Berita Papua Barat
Paulus Waterpauw 'Warning' Pimpinan OPD yang Tak Loyal Akan Dicopot
Paulus Waterpauw 'Warning' Pimpinan OPD yang Tak Loyal Akan Dicopot Apabila tugas dan tanggung jawab yang diemban tidak berjalan sesuai ekspektasi
Penulis: Elias Andi Ponganan | Editor: Libertus Manik Allo
:quality(30):format(webp):focal(0.5x0.5:0.5x0.5)/papuabarat/foto/bank/originals/WARNING.jpg)
TRIBUNPAPUABARAT.COM, MANOKWARI - Penjabat Gubernur Papua Barat, Paulus Waterpauw memberi peringatan atau 'warning' agar seluruh pimpinan organisasi perangkat daerah (OPD) di lingkup pemerintah provinsi bekerja maksimal.
Apabila tugas dan tanggung jawab yang diemban tidak berjalan sesuai ekspektasi, konsekuensinya adalah pencopotan.
"Loyalitas itu tegak lurus. Kalau yang tidak loyal ya otomatis lengser," tegas Paulus Waterpauw saat ditemui awak media di Manokwari, Senin (10/10/2022).
Baca juga: Penetapan DOB Papua Barat Daya Ditunda, Paulus Waterpauw: Optimis Tahun Ini
Baca juga: Kemenkumham Papua Barat Sadari Lapas Manokwari Over Kapasitas dan Perlu Relokasi
Ia menjelaskan, pemerintah pusat memberikan kewenangan bagi Penjabat Gubernur untuk mengevaluasi kinerja pimpinan OPD.
Sehingga, program pembangunan demi mencapai kesejahteraan masyarakat di Papua Barat dapat diimplementasikan.
"Kepentingannya itu hanya satu yaitu memperlancar roda pemerintahan," terang Waterpauw.
Menurut dia, sebagai pimpinan OPD harus mampu memformulasikan arahan dari pimpinan.

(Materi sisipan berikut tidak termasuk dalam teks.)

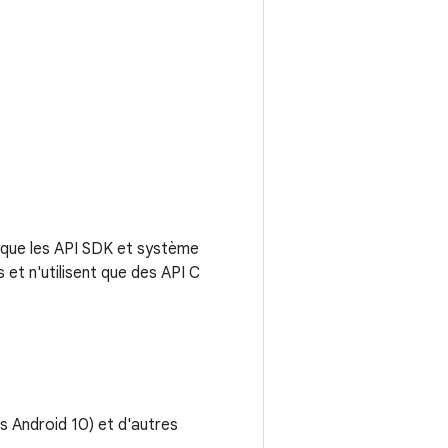
nt que les API SDK et système
 et n'utilisent que des API C
s Android 10) et d'autres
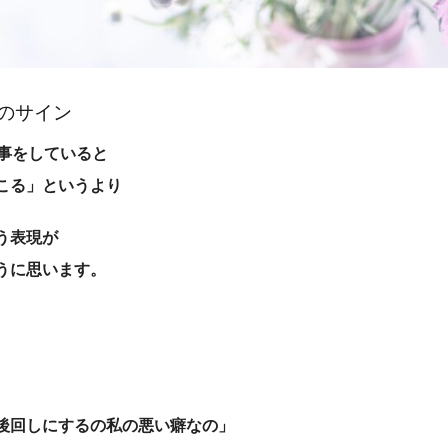
のサイン
仕事をしていると
こる」というより
う表現が
うに思います。
後回しにするの私の悪い癖なの」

Tujuannya yakni merealisasikan program kerja yang sudah dirancang dalam satu periode anggaran.
"Jangan bikin jalan sendiri yang akhirnya menyusahkan diri sendiri," tutur Paulus Waterpauw.
Ia juga menyinggung soal kedisiplinan Aparat Sipil Negara (ASN) di lingkup pemerintah provinsi yang perlu ditingkatkan lagi.

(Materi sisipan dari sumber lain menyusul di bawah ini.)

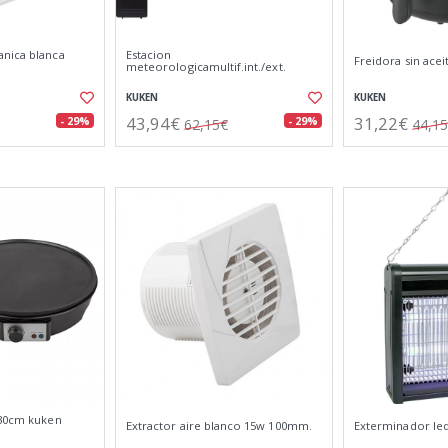
nica blanca
Estacion
Freidora sin acei
meteorologicamultif.int./ext.
KUKEN
KUKEN
43,94€
31,22€
- 29%
- 29%
62,15€
44,1
 30cm kuken
Extractor aire blanco 15w 100mm.
Exterminador le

Hal ini merupakan amanah aturan perundang-undangan khususnya Peraturan Pemerintah Nomor 94 Tahun 2021 tentang Disiplin Pegawai Negeri Sipil.
Salah satu yang menjadi atensi adalah kedisiplinan mengikuti apel Senin dan Jumat pagi sebagai apel rutin.
"Yang hadir kurang dari 50 persen kita beri bendera hitam saja," pungkas Paulus Waterpauw.